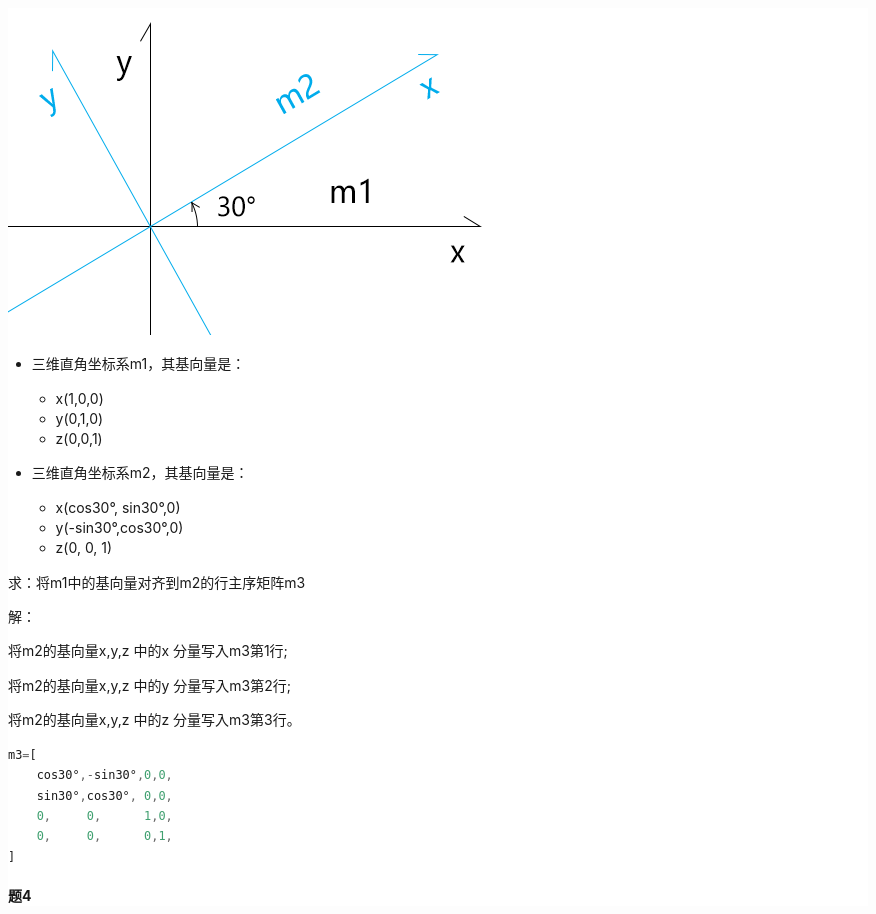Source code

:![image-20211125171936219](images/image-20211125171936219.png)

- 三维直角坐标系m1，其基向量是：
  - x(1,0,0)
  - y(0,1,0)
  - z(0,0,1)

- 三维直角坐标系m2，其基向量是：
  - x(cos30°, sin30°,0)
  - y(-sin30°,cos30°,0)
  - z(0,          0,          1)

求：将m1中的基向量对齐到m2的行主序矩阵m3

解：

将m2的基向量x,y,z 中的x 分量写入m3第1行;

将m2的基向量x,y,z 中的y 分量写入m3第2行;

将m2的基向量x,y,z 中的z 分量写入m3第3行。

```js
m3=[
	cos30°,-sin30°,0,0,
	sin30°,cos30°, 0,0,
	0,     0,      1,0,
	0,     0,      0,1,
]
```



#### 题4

--

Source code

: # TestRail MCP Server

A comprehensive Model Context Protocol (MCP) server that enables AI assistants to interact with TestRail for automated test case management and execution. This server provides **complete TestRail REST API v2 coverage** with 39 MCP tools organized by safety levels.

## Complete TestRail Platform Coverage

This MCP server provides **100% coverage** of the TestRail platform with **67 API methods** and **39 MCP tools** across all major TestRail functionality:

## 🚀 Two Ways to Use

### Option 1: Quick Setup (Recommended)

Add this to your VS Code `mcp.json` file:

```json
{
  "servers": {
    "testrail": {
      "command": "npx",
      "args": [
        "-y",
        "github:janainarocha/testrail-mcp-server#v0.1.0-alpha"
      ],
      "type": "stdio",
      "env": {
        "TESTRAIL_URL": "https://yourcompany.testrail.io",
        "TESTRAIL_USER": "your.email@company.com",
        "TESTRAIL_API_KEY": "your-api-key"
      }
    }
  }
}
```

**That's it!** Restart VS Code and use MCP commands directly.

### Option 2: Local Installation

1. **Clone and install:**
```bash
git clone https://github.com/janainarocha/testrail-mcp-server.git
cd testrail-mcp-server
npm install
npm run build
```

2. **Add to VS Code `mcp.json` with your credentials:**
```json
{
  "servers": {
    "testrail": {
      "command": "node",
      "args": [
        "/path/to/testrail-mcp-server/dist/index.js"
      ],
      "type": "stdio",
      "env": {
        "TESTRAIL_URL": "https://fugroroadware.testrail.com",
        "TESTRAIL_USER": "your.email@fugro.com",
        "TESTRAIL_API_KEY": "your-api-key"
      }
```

--

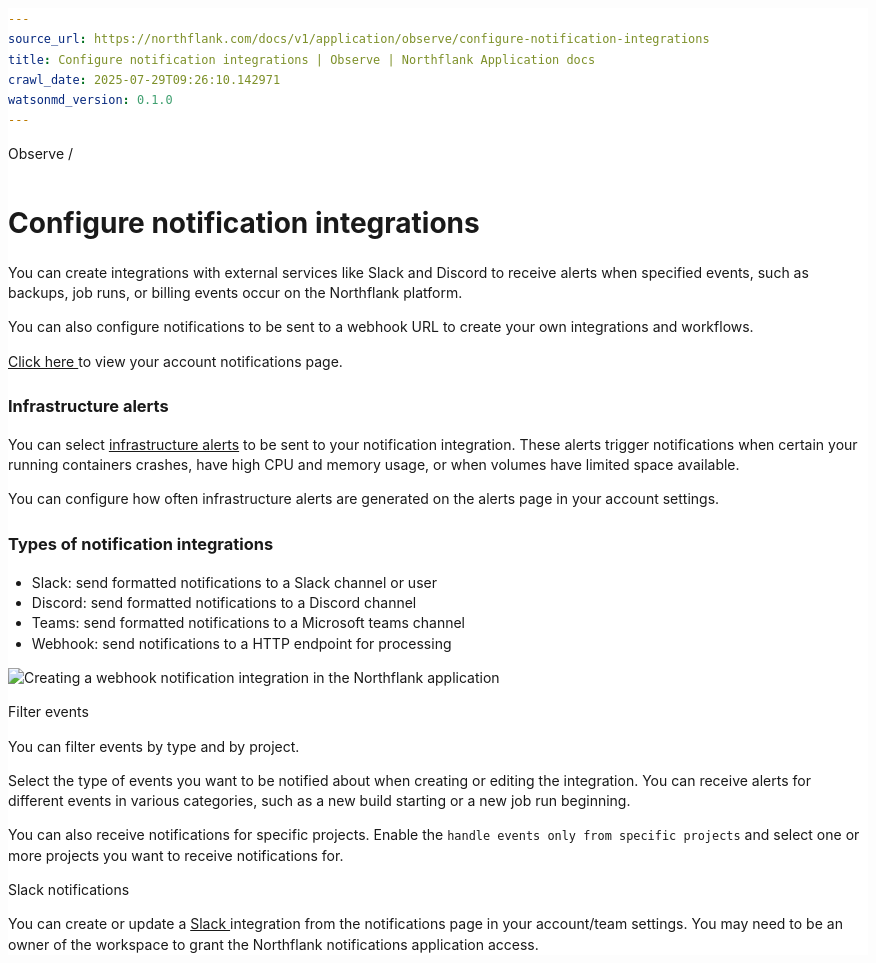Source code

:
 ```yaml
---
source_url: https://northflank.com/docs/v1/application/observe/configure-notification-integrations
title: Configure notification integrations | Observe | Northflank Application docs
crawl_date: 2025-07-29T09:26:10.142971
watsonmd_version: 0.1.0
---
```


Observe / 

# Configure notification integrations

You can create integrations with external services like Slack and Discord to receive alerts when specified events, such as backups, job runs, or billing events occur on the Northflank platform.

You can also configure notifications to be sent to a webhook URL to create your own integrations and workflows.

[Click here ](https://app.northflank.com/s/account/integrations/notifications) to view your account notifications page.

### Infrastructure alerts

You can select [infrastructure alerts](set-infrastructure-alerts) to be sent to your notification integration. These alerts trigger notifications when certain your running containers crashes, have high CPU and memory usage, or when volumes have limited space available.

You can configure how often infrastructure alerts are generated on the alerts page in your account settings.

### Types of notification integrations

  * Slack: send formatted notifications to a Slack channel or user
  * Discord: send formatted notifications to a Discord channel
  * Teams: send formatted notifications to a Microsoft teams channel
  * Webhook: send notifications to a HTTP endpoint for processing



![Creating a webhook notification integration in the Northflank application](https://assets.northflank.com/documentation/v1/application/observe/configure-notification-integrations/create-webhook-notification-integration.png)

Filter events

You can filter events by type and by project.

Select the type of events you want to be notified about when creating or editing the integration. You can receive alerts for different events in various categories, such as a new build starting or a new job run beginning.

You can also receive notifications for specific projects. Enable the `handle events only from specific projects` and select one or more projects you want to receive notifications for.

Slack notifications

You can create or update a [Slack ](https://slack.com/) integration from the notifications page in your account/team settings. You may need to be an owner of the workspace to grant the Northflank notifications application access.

_WHAT THE EXERCISE ASKS_
Find every line in the records that uses the string "Option", then copy it.

_EXPECTED ANSWER_
### Option 1: Quick Setup (Recommended)
### Option 2: Local Installation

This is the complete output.